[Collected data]

# # # #

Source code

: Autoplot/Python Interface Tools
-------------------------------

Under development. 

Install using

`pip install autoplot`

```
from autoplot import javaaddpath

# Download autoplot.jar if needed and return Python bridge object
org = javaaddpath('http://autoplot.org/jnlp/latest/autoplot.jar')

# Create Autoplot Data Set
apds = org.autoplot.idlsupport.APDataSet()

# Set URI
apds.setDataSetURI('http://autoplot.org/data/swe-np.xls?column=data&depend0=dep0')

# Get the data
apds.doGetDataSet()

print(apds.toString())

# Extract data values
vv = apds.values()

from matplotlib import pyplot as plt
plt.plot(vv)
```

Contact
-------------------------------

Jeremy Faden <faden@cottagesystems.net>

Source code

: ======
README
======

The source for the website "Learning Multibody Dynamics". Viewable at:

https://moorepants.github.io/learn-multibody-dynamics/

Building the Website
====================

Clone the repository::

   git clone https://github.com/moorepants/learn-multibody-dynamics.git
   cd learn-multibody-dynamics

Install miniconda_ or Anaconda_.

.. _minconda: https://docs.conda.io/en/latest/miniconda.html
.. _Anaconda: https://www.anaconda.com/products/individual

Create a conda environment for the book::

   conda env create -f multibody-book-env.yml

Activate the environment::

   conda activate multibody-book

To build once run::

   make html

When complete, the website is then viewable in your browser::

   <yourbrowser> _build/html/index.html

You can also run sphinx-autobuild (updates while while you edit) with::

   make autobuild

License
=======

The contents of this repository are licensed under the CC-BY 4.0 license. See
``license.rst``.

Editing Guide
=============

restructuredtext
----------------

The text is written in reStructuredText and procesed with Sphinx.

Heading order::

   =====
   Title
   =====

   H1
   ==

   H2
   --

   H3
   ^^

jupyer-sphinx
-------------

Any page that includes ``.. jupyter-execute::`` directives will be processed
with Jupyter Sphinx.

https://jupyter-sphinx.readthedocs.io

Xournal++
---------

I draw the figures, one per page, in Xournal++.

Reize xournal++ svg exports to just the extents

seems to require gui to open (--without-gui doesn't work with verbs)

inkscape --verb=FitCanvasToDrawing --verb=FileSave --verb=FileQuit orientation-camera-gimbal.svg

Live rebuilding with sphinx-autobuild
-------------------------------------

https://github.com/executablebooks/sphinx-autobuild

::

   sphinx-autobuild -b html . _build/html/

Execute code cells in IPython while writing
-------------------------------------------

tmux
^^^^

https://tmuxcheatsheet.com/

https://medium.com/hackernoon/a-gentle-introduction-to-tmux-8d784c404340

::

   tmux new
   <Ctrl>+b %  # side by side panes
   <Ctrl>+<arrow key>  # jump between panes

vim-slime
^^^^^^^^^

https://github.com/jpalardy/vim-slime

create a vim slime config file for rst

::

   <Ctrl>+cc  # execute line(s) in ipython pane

# # # #

[TRY IT] Return, without any change, only the lines from the one containing "To build once" through the last line of the entries above.

[ANSWER SPACE]
To build once run::

   make html

When complete, the website is then viewable in your browser::

   <yourbrowser> _build/html/index.html

You can also run sphinx-autobuild (updates while while you edit) with::

   make autobuild

License
=======

The contents of this repository are licensed under the CC-BY 4.0 license. See
``license.rst``.

Editing Guide
=============

restructuredtext
----------------

The text is written in reStructuredText and procesed with Sphinx.

Heading order::

   =====
   Title
   =====

   H1
   ==

   H2
   --

   H3
   ^^

jupyer-sphinx
-------------

Any page that includes ``.. jupyter-execute::`` directives will be processed
with Jupyter Sphinx.

https://jupyter-sphinx.readthedocs.io

Xournal++
---------

I draw the figures, one per page, in Xournal++.

Reize xournal++ svg exports to just the extents

seems to require gui to open (--without-gui doesn't work with verbs)

inkscape --verb=FitCanvasToDrawing --verb=FileSave --verb=FileQuit orientation-camera-gimbal.svg

Live rebuilding with sphinx-autobuild
-------------------------------------

https://github.com/executablebooks/sphinx-autobuild

::

   sphinx-autobuild -b html . _build/html/

Execute code cells in IPython while writing
-------------------------------------------

tmux
^^^^

https://tmuxcheatsheet.com/

https://medium.com/hackernoon/a-gentle-introduction-to-tmux-8d784c404340

::

   tmux new
   <Ctrl>+b %  # side by side panes
   <Ctrl>+<arrow key>  # jump between panes

vim-slime
^^^^^^^^^

https://github.com/jpalardy/vim-slime

create a vim slime config file for rst

::

   <Ctrl>+cc  # execute line(s) in ipython pane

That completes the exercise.